Corriere dello Sport-Stadio 17 agosto 2026

di Massimo Boccucci

L’esordio in panchina di Alberto Aquilani col Sassuolo in partite ufficiali e di Alessandro “Alino” Diamanti nel calcio italiano in Serie B col Cesena domina tutti i ragionamenti, attorno ai nuovi progetti tra Emilia e Romagna. Stasera c’è un derby per aprire ufficialmente in casa neroverde il dopo Giovanni Carnevali con il riassetto dirigenziale, compreso il ritorno di Andrea Fabris, così come nell’ambiente bianconero è stata avviata dalla proprietà americana una rivoluzione tra l’avvento del direttore sportivo Andrea Mancini, figlio del commissario tecnico azzurro, e la scelta a sorpresa per la conduzione tecnica.

SILENZIO. Aquilani ha scelto il silenzio prima della sfida di Coppa Italia da dentro o fuori al Mapei Stadium-Città del Tricolore. Il tecnico romano ha tutti gli occhi addosso, lo sa. L’eredità di Fabio Grosso fonda sull’ultimo biennio passato tra il ritorno in Serie A e la gran bella stagione trascorsa, con i paragoni sempre ingombranti ma inevitabili quando si arriva in un contesto che si è lasciato alle spalle tanta positività.
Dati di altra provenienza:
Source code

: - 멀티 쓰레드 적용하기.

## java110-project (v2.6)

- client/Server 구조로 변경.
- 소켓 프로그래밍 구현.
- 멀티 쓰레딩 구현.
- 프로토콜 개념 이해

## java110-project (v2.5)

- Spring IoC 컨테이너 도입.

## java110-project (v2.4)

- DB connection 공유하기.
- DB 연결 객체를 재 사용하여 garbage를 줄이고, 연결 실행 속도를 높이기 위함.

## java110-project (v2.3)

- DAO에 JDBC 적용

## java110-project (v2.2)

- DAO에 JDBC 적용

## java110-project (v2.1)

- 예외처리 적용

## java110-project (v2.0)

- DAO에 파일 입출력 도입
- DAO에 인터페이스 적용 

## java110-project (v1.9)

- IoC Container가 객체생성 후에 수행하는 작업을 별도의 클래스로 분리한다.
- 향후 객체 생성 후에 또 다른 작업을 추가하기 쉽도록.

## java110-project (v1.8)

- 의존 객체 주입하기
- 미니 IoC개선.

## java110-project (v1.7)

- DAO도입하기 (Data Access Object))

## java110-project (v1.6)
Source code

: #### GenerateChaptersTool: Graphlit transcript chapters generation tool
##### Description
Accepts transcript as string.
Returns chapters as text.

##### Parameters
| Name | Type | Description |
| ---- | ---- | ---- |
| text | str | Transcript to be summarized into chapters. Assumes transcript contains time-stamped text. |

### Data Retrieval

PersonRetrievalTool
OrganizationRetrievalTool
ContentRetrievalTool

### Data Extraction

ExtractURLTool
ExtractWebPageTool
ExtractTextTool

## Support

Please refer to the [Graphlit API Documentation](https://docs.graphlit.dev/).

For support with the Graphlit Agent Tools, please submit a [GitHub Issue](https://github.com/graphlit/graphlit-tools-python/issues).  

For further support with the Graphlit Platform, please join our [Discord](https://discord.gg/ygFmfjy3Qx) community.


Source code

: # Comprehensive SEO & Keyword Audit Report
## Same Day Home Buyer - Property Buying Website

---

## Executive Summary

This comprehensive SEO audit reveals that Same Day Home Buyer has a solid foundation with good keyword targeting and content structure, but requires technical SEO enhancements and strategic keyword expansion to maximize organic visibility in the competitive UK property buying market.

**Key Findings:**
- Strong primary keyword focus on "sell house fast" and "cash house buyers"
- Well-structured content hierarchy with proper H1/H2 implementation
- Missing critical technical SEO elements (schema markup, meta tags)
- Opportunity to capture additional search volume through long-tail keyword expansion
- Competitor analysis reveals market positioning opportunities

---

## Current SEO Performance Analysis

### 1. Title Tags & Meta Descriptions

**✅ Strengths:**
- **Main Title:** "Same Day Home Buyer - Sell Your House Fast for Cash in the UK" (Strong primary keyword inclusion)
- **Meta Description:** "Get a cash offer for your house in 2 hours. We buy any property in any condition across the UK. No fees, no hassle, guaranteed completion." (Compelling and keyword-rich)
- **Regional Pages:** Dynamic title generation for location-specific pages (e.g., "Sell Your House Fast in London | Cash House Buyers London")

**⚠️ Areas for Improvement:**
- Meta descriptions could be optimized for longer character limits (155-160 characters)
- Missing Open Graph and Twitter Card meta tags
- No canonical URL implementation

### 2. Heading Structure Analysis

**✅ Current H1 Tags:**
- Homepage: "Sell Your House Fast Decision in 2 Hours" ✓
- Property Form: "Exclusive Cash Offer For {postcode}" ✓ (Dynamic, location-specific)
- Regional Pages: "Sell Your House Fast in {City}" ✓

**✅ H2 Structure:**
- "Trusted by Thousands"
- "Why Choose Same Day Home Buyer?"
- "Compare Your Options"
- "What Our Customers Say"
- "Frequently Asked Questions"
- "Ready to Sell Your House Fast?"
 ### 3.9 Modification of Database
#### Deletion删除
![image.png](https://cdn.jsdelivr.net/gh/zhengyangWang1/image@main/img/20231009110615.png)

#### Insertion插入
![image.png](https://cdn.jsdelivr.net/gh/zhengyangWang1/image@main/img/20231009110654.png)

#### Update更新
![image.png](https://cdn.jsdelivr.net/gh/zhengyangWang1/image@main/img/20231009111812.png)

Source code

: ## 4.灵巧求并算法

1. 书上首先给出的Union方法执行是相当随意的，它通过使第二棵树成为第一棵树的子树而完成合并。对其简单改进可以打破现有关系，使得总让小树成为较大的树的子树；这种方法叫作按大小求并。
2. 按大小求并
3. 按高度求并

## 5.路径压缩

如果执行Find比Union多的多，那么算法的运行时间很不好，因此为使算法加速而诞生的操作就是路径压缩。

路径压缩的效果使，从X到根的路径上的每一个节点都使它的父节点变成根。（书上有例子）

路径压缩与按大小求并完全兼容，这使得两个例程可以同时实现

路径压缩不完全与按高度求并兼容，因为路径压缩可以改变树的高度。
SOLIDITÀ. Stavolta al Sassuolo serve la solidità che non si è vista nelle amichevoli, pensando soprattutto ai 7 gol presi negli ultimi due test internazionali con Celta Vigo (1-4) e Augsburg (2-3). Pesano fin qui gli infortuni, oltre al mercato per la perdita di una pedina come Muharemovic. Non sono stati annunciati i convocati per stasera, così bisogna vedere chi ci sarà o meno e l’utilizzo dei giovani. C’è anche il nodo Pinamonti che vuole andarsene, col contratto in scadenza nel 2027 e nessuna intenzione di prolungarlo. Le condizioni le detta Palmieri, che non farà sconti per quanto disponibile a valutare la formula, e si vedrà se Aquilani conterà su di lui come ha fatto finora.

FIDUCIA. Il Cesena fa il carico di fiducia con Diamanti: «La squadra sta lavorando benissimo dal primo giorno – dice l’allenatore – sta bene fisicamente e i ragazzi sono pronti. Hanno fatto un mese di grande lavoro e non ci sono scuse, non devono mai essercene. Chi va in campo dev’essere pronto a performare e a dare il 100%. Poi». Cosa si aspetta: «I ragazzi si meritano di affrontare questa partita sereni, ma a viso aperto. Vorrei vedere una squadra fastidiosa».